◆ TO DO
Print the lines that run from the line with "M532,726L535,737L522,741L519,730Z" to the line with "M443,777L472,782L467,809L438,804Z", keeping both end lines, exactly as they appear in the entries below, and nothing else.

========================================

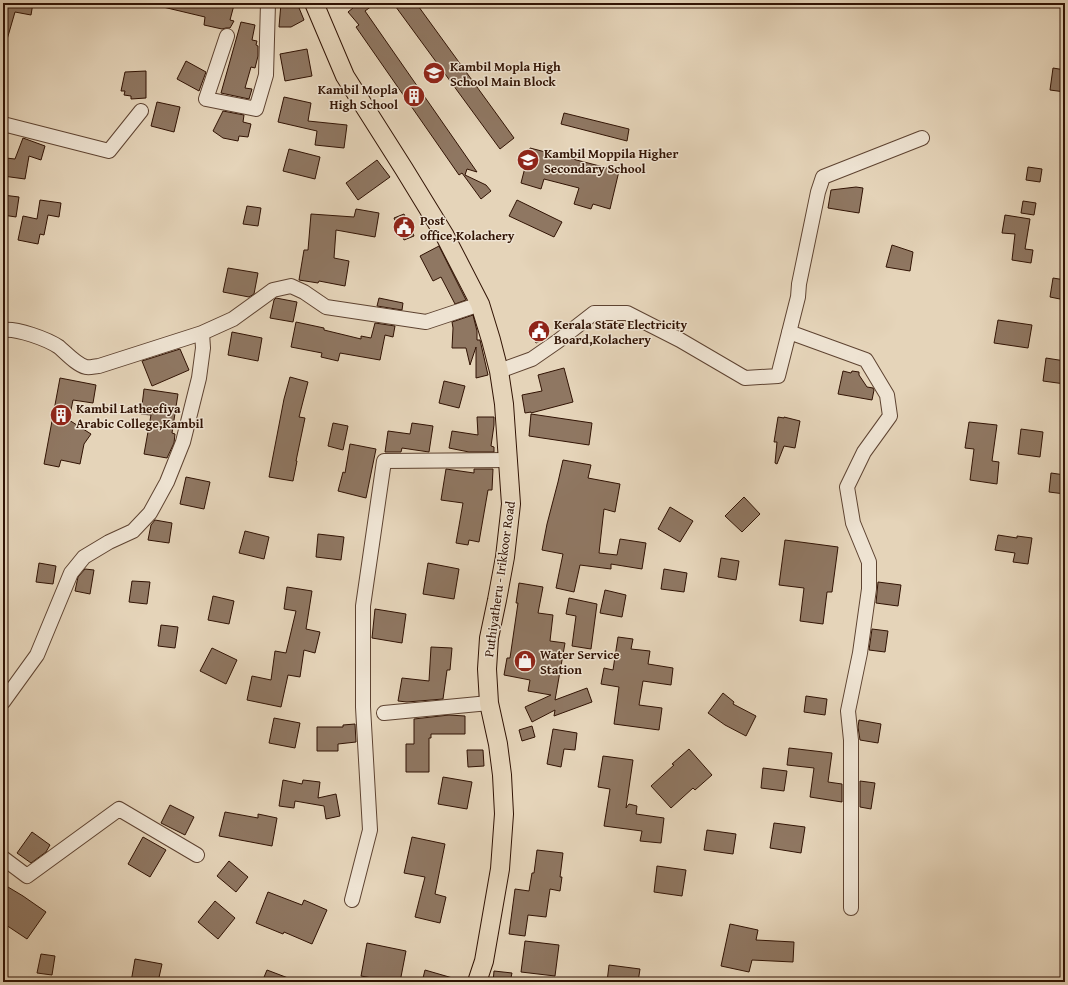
<svg xmlns="http://www.w3.org/2000/svg" width="1068" height="985" font-family="'Gentium Book Plus',serif">
<rect width="100%" height="100%" fill="#e5d4b9"/>
<filter id="stains"><feTurbulence type="fractalNoise" baseFrequency=".005" numOctaves="4"/><feColorMatrix values="0 0 0 0 .2 0 0 0 0 .09 0 0 0 0 .02 0 0 0 .5 -.17"/></filter>
<radialGradient id="worn" r=".72"><stop offset=".6" stop-color="#630" stop-opacity="0"/><stop offset="1" stop-color="#630" stop-opacity=".3"/></radialGradient>
<path fill="#8f7762" stroke="#311304" d="M3,3H33L31,15L15,12L6,43H3Z
M163,3H226L234,5L230,20L234,21L230,28H226L222,29L204,25L205,17L163,7Z
M281,3H297L304,20L291,27H279Z
M359,3H376L365,11L477,172L467,169L465,175L486,185L491,191L481,199L462,173L459,175L356,27L359,25L348,12Z
M393,3H416L514,138L500,149Z
M241,22L255,25L252,40L257,41L256,45L258,46V56L255,68L251,67L245,88L252,89L249,99L221,93Z
M307,49L312,76L285,81L280,54Z
M186,61L206,72L199,91L177,79Z
M1053,68L1065,70V92L1050,90Z
M146,71V98L131,99V96L124,95L125,91H121L125,72Z
M284,97L311,103L308,121L347,125L344,148L315,145L317,131L278,122Z
M157,102L180,107L174,132L151,126Z
M223,111L244,115L243,122L251,124L248,137L239,136L238,141L223,138L213,131Z
M564,113L629,129L627,141L561,124Z
M23,138L45,146L41,160L29,156L25,179L3,176L6,158L15,159Z
M530,148L619,171L610,209L593,204L591,209L574,204L579,188L544,179L541,189L521,183Z
M289,149L320,157L315,179L283,171Z
M377,160L390,177L358,200L346,183Z
M1028,167L1042,169L1040,182L1026,180Z
M856,187L863,188L859,213L828,208L831,190Z
M3,195L19,197L16,217L3,215Z
M40,200L61,203L59,217L48,215L44,235L40,234L38,244L18,240L23,216L37,219Z
M517,200L562,222L554,237L509,216Z
M1023,201L1036,203L1034,215L1021,213Z
M247,206L261,208L258,226L243,224Z
M356,209L379,213L375,237L336,230L334,258L349,261L345,286L319,281L318,283L299,280L304,250H308L311,214L354,217Z
M404,214L414,236L404,240L394,218Z
M1005,215L1030,219L1025,249L1033,250L1031,263L1012,260L1015,234L1002,233Z
M892,245L913,252L910,271L886,267Z
M439,246L466,300L455,304L441,277L433,281L420,256Z
M228,268L258,273L254,294L249,297L223,292Z
M1053,278L1065,280V300L1050,297Z
M276,298L297,302L293,322L270,318L274,300Z
M379,298L403,303L402,310L377,306Z
M473,315L477,331V340H480L488,375L476,378V347L470,365L466,348H452L453,328L452,322Z
M998,320L1032,325L1028,348L994,343Z
M540,321L548,337L536,343L530,325Z
M296,322L324,328V330L361,339V336L371,338L375,323L395,326L393,337L385,335L380,360L340,353L338,361L321,357L322,353L291,347Z
M232,332L262,338L258,361L228,355Z
M180,349L189,370L152,386L142,361Z
M1046,358L1065,361V384L1043,381Z
M564,368L573,402L531,413V412L525,413L522,395L542,391L538,375Z
M843,371L851,373L852,371L859,372V375L867,387L873,388L874,390L872,400L838,394Z
M290,377L308,382L299,417L305,418L296,461H297L293,481L269,477L284,399Z
M60,378L96,385L93,403L73,400L69,420L91,434L84,444L80,464L61,460L59,467L44,464Z
M444,381L465,386L459,408L439,403Z
M144,389L178,394L172,433L175,434L174,443L167,458L144,454L151,415L141,414Z
M531,414L592,423L589,445L529,436Z
M477,417H494V425L491,446L494,447V452H469L449,448L452,431L478,435Z
M778,417L784,418V417L800,421L795,448L784,446L777,464L775,463L777,442H774Z
M969,422L997,425L992,461L999,462L997,484L970,480L974,449L965,448Z
M333,423L348,426L343,450L328,446Z
M412,423L433,426L429,452L402,448L401,452H385L388,431L410,434Z
M1021,429L1043,432L1040,457L1018,454Z
M350,444L376,449L366,498L338,491L343,472L345,473Z
M563,460L591,465L588,478L620,484L615,512L604,509L599,553L617,555L620,539L646,543L642,569L611,564V569L580,565L574,592L556,588L563,554L542,550L547,524L558,482Z
M446,469L474,473V469H493L492,490H488L479,542L469,540L468,545L456,543L463,503L441,500Z
M1051,473L1065,475V494L1049,492Z
M186,477L210,482L204,509L180,504Z
M744,497L760,514L742,532L725,516Z
M670,507L693,521L680,542L658,529Z
M155,520L172,523L169,543L148,540L151,525Z
M245,531L269,537L264,559L239,553Z
M318,534L344,537L341,560L316,557Z
M998,535L1017,538V536L1032,538L1028,564L1013,562L1015,553L995,550Z
M785,540L838,547L832,592H827L823,624L800,621L804,588L779,585Z
M721,558L739,561L736,580L718,577Z
M39,563L56,566L53,584L36,582Z
M428,563L459,569L454,599L423,594Z
M85,569L94,570L90,594L75,591L78,577Z
M664,569L687,573L684,592L661,589Z
M132,581L150,582L147,604L129,602Z
M878,582L901,585L898,606L876,603Z
M519,583L543,587L538,613L553,615L550,641L565,643L555,700L587,688L592,702L554,716L555,710L532,722L525,707L551,695L528,691L530,680L504,675L507,658H510L518,603H516Z
M287,587L312,591L306,629L320,632L315,653L304,650L300,677L288,675L281,707L247,700L252,676L271,680L275,651L286,653L296,611L284,609Z
M605,590L626,595L622,617L600,613Z
M213,596L234,601L229,624L208,620Z
M569,598L597,604L591,649L572,646L576,616L566,614Z
M375,609L406,614L402,643L372,638Z
M161,625L178,627L175,648L158,646Z
M872,629L888,631L885,652L869,650Z
M618,637L633,639L631,649L650,651L648,664L673,668L671,685L643,681L639,705L662,708L659,730L614,724L619,687L601,684L604,668L613,670Z
M431,647L452,648L450,670H447L443,699L407,702L398,701L402,678L429,681Z
M212,648L237,660L226,684L200,671Z
M723,693L734,702L733,704L756,716L746,736L725,725L708,713Z
M806,696L827,699L825,715L804,712Z
M449,715L465,716V734H431V738H429V772H406V744H414V719Z
M274,718L300,723L295,748L269,743Z
M859,720L881,724L878,743L860,740L858,727Z
M355,724L356,742L338,744V751H317V727H343V725Z
M532,726L535,737L522,741L519,730Z
M553,729L577,733L575,750L564,749L561,767L547,764Z
M789,748L832,753L828,782L842,784V802L810,797L814,768L787,765Z
M689,749L712,775L695,790L693,788L671,808L651,786L674,765L672,764Z
M467,750H483L484,766L468,767Z
M603,756L633,760L626,808L629,804L637,806L636,814L664,818L661,843L640,841L642,831L604,826L610,789L598,787Z
M763,768L787,771L784,791L761,788Z
M443,777L472,782L467,809L438,804Z
M283,780L302,784L303,780L320,782L318,798L336,794L340,816L326,819L324,806L295,801L294,808L279,806Z
M860,781L875,783L871,809L860,807Z
M170,805L194,817L185,835L161,823Z
M225,812L258,818V814L277,818L272,846L219,836Z
M774,823L805,827L801,853L770,848Z
M707,830L736,834L733,854L704,850Z
M32,832L50,845L46,852L31,863L17,853Z
M143,837L166,850L150,877L128,864Z
M412,837L445,844L435,894L446,897L440,923L415,917L425,877L404,873Z
M537,850L563,853L560,877H562L560,891L550,889L546,917L528,915L525,936L509,934L515,889L529,891L532,873H534Z
M229,861L248,877L236,892L217,876Z
M657,866L686,870L682,896L654,892Z
M3,884L23,896L46,912L27,939L3,923Z
M268,892L302,905L304,900L327,910L312,944L284,932L283,934L256,923Z
M215,901L235,918L218,939L198,922Z
M730,924L758,930L756,940L794,942L793,962L752,960L749,972L721,966Z
M525,941L559,945L555,976L521,972Z
M367,943L406,951L400,982H394L361,976Z
M41,954L55,956L52,975L37,973Z
M135,959L162,964L158,982H131Z
M609,965L640,969L638,982H607Z
M267,970L296,981V982H262Z
M425,970L456,979V982H422Z
M494,971L512,973L510,982H493Z"/>
<g fill="none" stroke-linecap="round" stroke-linejoin="round">
<g stroke="#5e4331" stroke-width="16">
<path id="minor" d="M227,36L206,99L256,109L266,75L268,3
M3,124L109,151L141,111
M3,330C17,328 47,339 59,347C66,353 77,365 86,367C90,368 95,366 99,366L202,333L233,319L273,290L291,286L304,292L326,307L426,322L480,304
M789,332L866,360L887,395L890,416L864,452L847,487L853,523L869,562V589L860,653L848,711L851,740V908
M499,371L532,359L558,341L594,313H627L680,340L745,378L778,376L798,297L799,284L818,192L823,177L922,138
M3,702L37,655L71,573L84,557L109,542L133,531L150,513L167,482L183,442L199,378L203,348L202,333
M384,713L489,703
M3,858L27,876L119,809L197,855
M352,900L370,830L363,707V606L384,461L508,460"/>
</g>
<g stroke="#311304" stroke-width="20">
<path id="major" d="M314,3L345,76L404,169L445,236L480,304L491,340L499,371L504,404L511,504L505,557L497,600L489,638L487,669L489,703L498,744L502,775L504,814L500,869L484,961L477,982"/>
</g>
<use href="#minor" stroke="#eee3d2" stroke-width="14"/>
<use href="#major" stroke="#e5d4b9" stroke-width="18"/>
</g>
<defs>
<g id="school-disc" transform="scale(1.15)"><circle r="9.5" fill="#8f2418" stroke="#eee3d2"/><path d="M0-5L7-2L0 1L-7-2ZM-4 1L0 2.5L4 1V4Q0 6-4 4Z" fill="#fff"/></g>
<g id="building-disc" transform="scale(1.15)"><circle r="9.5" fill="#8f2418" stroke="#eee3d2"/><path d="M-4-6H4V6H1V3H-1V6H-4ZM-2.5-4.3h1.7v1.8h-1.7ZM.8-4.3h1.7v1.8H.8ZM-2.5-1h1.7V.8h-1.7ZM.8-1h1.7V.8H.8Z" fill="#fff"/></g>
<g id="civic-disc" transform="scale(1.15)"><circle r="9.5" fill="#8f2418" stroke="#eee3d2"/><path d="M-.6-6.5H3V-4.5H.6V-3L4-1V1h2V6H-6V1h2V-1L-.6-3ZM-1.2 2.5V6h2.4V2.5Z" fill="#fff"/></g>
<g id="shop-disc" transform="scale(1.15)"><circle r="9.5" fill="#8f2418" stroke="#eee3d2"/><path d="M-5-2.5h2.3a2.7 3.5 0 0 1 5.4 0H5L5.5 6h-11ZM-1.5-2.5h3a1.5 2.3 0 0 0-3 0Z" fill="#fff"/></g>
</defs>
<g fill-rule="evenodd">
<use href="#school-disc" x="434" y="73"/>
<use href="#building-disc" x="414" y="96"/>
<use href="#school-disc" x="528" y="160"/>
<use href="#civic-disc" x="404" y="227"/>
<use href="#civic-disc" x="539" y="331"/>
<use href="#building-disc" x="61" y="415"/>
<use href="#shop-disc" x="525" y="661"/>
</g>
<g text-anchor="middle" stroke-width="3" stroke-linejoin="round" paint-order="stroke">
<g font-size="13" font-weight="bold" fill="#311304" stroke="#eee3d2" text-anchor="start">
<text x="450" y="71">Kambil Mopla High<tspan x="450" dy="15">School Main Block</tspan></text>
<text x="398" y="94" text-anchor="end">Kambil Mopla<tspan x="398" dy="15">High School</tspan></text>
<text x="544" y="158">Kambil Moppila Higher<tspan x="544" dy="15">Secondary School</tspan></text>
<text x="420" y="225">Post<tspan x="420" dy="15">office,Kolachery</tspan></text>
<text x="554" y="329">Kerala State Electricity<tspan x="554" dy="15">Board,Kolachery</tspan></text>
<text x="76" y="413">Kambil Latheefiya<tspan x="76" dy="15">Arabic College,Kambil</tspan></text>
<text x="540" y="659">Water Service<tspan x="540" dy="15">Station</tspan></text>
</g>
<g font-size="13" fill="#311304" stroke="#eee3d2">
<text transform="translate(499 579) rotate(-82)" y="5">Puthiyatheru - Irikkoor Road</text>
</g>
</g>
<rect width="1068" height="985" fill="none" stroke="#e5d4b9" stroke-width="16"/>
<rect x="4" y="4" width="1060" height="977" fill="none" stroke="#311304" stroke-width="2"/>
<rect x="8" y="8" width="1052" height="969" fill="none" stroke="#311304"/>
<rect width="100%" height="100%" filter="url(#stains)"/>
<rect width="100%" height="100%" fill="url(#worn)"/>
</svg>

========================================

◆ REPLY
M532,726L535,737L522,741L519,730Z
M553,729L577,733L575,750L564,749L561,767L547,764Z
M789,748L832,753L828,782L842,784V802L810,797L814,768L787,765Z
M689,749L712,775L695,790L693,788L671,808L651,786L674,765L672,764Z
M467,750H483L484,766L468,767Z
M603,756L633,760L626,808L629,804L637,806L636,814L664,818L661,843L640,841L642,831L604,826L610,789L598,787Z
M763,768L787,771L784,791L761,788Z
M443,777L472,782L467,809L438,804Z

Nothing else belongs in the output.